An iPad Air or later provides the foundation of a network for Web streaming, family communications and business telephony.  An iPad Pro supports screen notes and enough features to dispel any doubts as to its capabilities vs ‘smart displays’ alone. Why would Apple cannibalize iPad sales by bringing out another Trojan – when it already has a device for the ages that can pair with any speaker to use it as its own, with Alexa and Google at the ready and multiplying?

Indeed, a Digitimes report had a 9.7″ iPad coming for just $259, which hasn’t happened ($299 at Best Buy) but does place the established 9.7″ form factor alongside the “smart display” Trojans of Amazon and Google, cementing the iPad as the obvious option.

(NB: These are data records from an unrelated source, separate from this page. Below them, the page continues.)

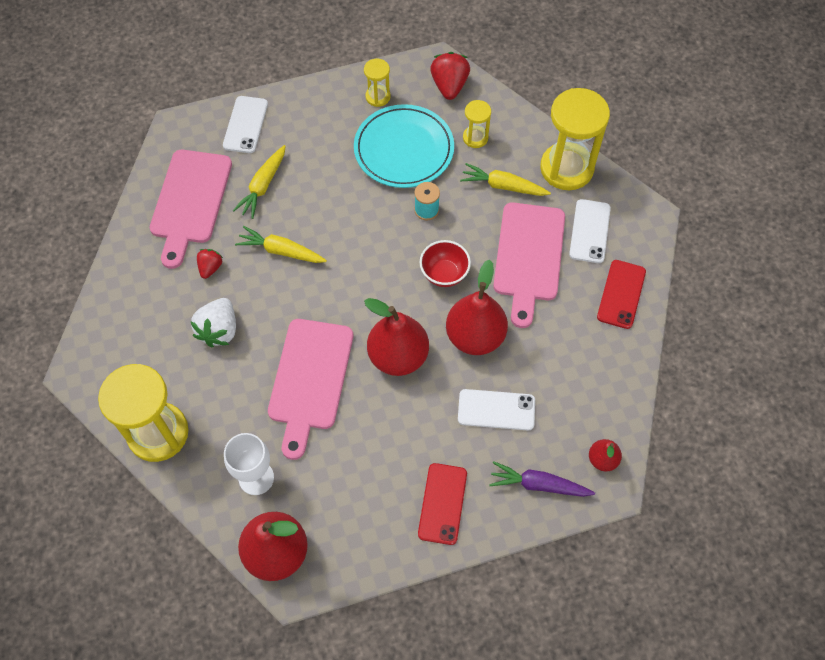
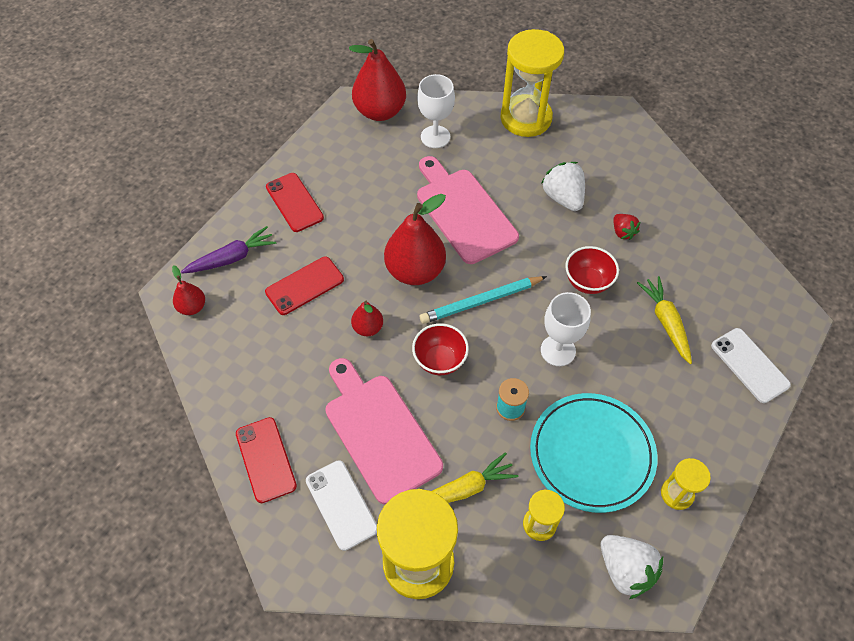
camera: 140 degrees right, 5 degrees down
pink cutting board [150,150,232,269] -> none
yellow carrot [235,226,327,263] -> red bowl [565,246,619,294]
red strawberry [430,52,470,100] -> white strawberry [601,535,663,599]
red pear [446,260,508,355] -> red pear [351,301,383,336], size x0.50
white phone [458,389,535,431] -> red phone [265,257,344,315]
none -> turquoise pencil [420,276,547,324]
none -> white goblet [541,292,591,366]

The tech giants will each fail in their quest for single-handed rule of the smart home with “curated” Trojan displays. Apple already has that game won, with Web access, computing power, and broad utility. At the same time, Alexa/Echo is so pervasive and capable at multiple levels that it is fair to accept either the Google Home or the Echo as the natural mate for iPads.

Most home innovation will devolve to be peripheral build-out, because of that super-smart iPad in the kitchen. Facebook has come after this niche with a 10-15″ kitchen device called the “Portal”. hello?

They should look carefully at their hands first, this game has a wild card that many of the players already hold.

All will face the iPad’s deep smarts and numbers, and the striking quality of smart Bluetooth speakers for clean sound. Perhaps most disconcerting for Apple is the easy grace the iPad and Alexa have together. Look for those ecosystem walls to come down, and smart home connectivity standards to find acceptance. The kitchen will rule the roost, regardless.

UPDATE :  Amazon announced that the Echo speakers (only) will support Apple Music.